Task: Copy whichever lines of the data hold the word "apply".

Transcribed page contents:

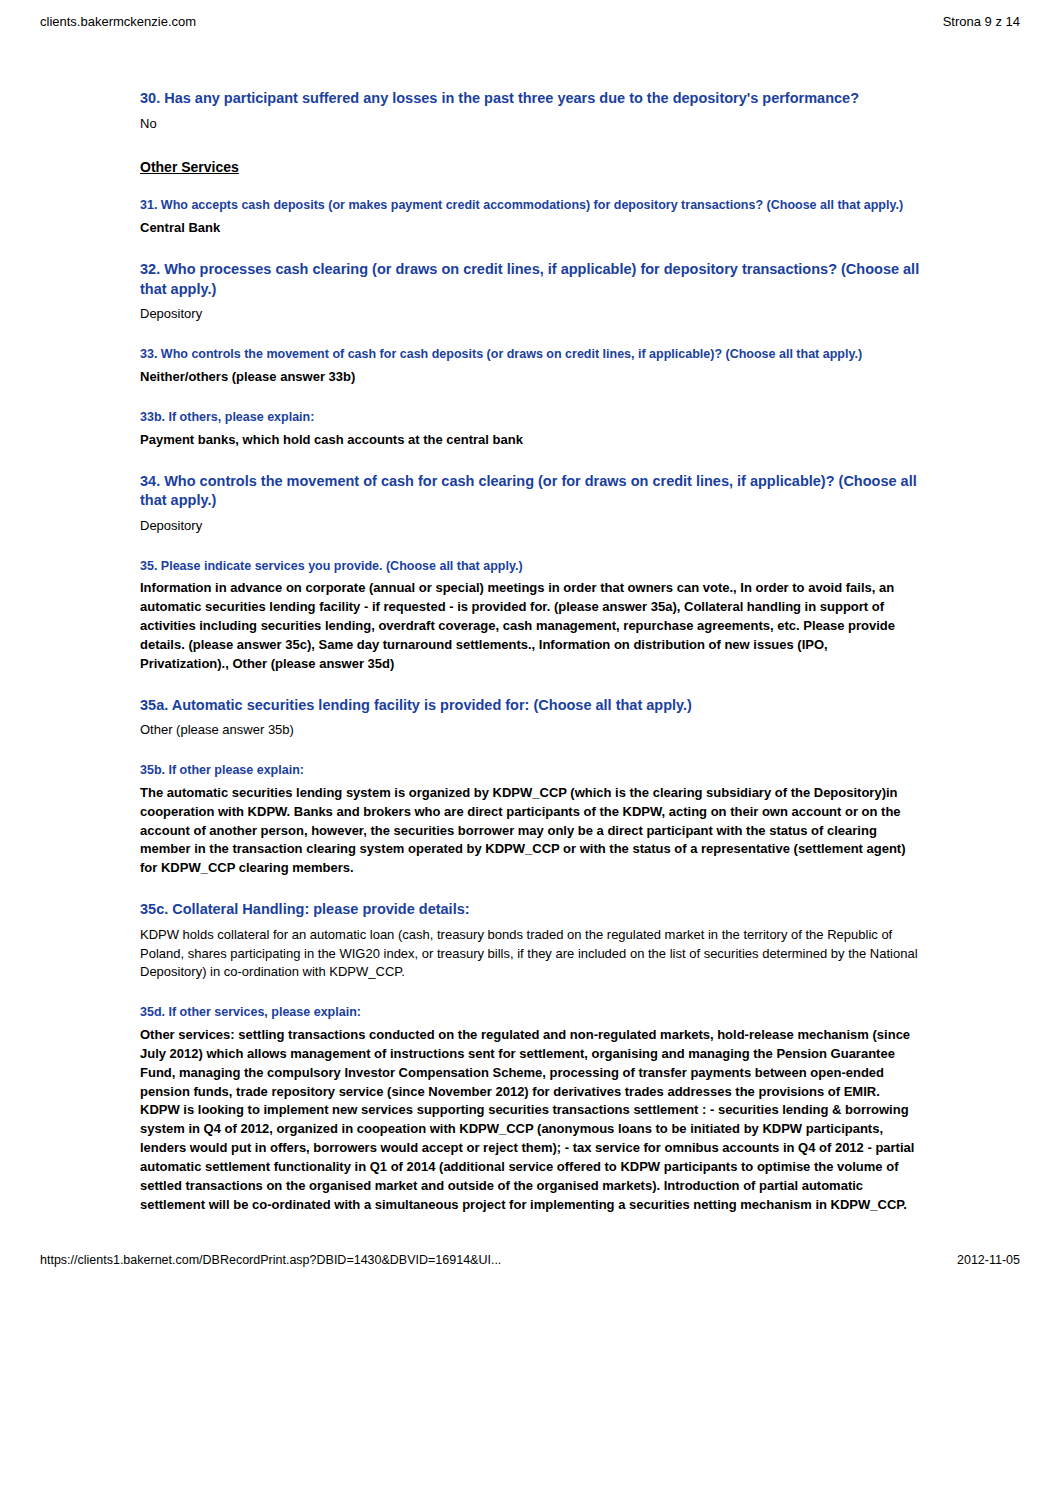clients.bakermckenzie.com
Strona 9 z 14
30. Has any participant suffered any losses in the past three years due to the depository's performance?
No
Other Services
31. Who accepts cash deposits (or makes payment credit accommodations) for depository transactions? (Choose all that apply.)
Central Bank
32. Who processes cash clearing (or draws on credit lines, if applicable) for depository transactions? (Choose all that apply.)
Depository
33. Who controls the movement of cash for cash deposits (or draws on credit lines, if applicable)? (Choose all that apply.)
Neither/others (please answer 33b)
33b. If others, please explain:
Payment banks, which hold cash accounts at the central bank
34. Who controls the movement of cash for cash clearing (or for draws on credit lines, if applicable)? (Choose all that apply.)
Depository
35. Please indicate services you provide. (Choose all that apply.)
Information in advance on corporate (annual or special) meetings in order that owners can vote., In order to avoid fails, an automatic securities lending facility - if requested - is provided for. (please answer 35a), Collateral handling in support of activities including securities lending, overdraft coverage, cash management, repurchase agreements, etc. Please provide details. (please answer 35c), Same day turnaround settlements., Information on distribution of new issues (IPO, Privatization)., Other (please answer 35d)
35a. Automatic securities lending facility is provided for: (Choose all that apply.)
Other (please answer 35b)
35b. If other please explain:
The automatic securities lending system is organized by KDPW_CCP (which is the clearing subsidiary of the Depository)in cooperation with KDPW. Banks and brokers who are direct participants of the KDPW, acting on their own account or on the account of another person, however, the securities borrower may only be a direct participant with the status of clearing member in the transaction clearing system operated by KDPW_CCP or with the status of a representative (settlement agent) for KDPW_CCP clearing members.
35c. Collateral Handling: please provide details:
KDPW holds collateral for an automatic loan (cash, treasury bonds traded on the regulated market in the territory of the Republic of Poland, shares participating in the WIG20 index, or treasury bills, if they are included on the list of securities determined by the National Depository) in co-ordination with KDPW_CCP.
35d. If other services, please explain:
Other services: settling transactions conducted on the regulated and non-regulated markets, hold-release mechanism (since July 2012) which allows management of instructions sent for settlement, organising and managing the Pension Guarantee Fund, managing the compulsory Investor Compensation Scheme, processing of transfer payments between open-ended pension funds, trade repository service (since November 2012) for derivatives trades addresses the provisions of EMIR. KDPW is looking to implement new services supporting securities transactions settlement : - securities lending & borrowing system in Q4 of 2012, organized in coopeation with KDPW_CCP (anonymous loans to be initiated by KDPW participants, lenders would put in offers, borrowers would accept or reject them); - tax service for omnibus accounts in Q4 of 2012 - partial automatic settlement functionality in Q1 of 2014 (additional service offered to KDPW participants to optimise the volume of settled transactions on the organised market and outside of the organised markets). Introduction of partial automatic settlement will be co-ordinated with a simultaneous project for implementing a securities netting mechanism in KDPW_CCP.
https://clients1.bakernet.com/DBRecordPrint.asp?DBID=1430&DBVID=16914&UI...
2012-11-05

---

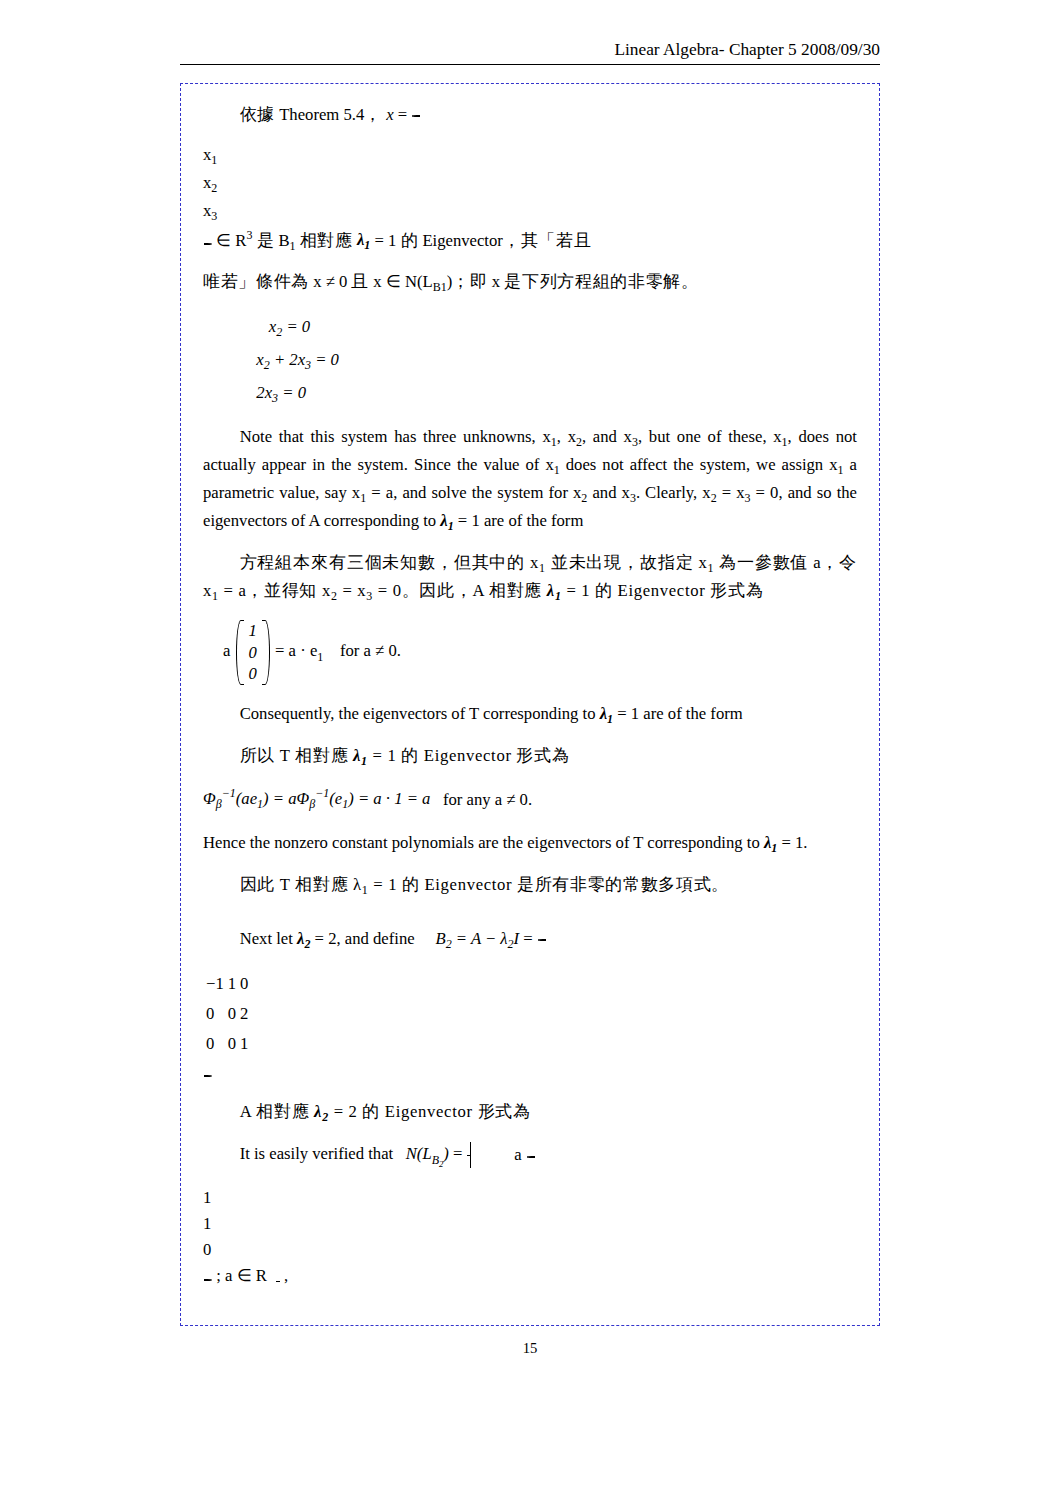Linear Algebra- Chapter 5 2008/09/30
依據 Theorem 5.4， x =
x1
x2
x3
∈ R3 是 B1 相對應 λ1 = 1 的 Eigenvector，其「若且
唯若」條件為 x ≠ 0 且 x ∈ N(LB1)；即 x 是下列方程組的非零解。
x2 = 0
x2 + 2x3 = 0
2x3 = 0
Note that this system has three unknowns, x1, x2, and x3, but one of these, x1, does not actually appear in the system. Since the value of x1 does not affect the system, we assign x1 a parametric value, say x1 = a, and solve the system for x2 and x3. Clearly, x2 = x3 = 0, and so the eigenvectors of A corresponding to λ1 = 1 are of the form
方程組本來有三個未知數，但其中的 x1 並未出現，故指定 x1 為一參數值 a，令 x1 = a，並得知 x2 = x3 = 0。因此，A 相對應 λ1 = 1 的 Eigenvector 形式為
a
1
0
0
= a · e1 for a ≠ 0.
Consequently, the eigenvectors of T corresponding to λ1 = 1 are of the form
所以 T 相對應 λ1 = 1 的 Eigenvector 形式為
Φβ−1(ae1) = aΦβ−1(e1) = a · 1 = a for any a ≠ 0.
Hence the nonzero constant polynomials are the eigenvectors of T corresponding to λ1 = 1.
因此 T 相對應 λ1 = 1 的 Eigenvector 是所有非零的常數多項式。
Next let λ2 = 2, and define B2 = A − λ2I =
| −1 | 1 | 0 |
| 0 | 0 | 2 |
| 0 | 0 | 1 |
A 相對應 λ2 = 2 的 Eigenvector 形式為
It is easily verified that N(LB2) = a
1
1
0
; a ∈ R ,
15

Solution to the exercise:
31. Who accepts cash deposits (or makes payment credit accommodations) for depository transactions? (Choose all that apply.)
32. Who processes cash clearing (or draws on credit lines, if applicable) for depository transactions? (Choose all that apply.)
33. Who controls the movement of cash for cash deposits (or draws on credit lines, if applicable)? (Choose all that apply.)
34. Who controls the movement of cash for cash clearing (or for draws on credit lines, if applicable)? (Choose all that apply.)
35. Please indicate services you provide. (Choose all that apply.)
35a. Automatic securities lending facility is provided for: (Choose all that apply.)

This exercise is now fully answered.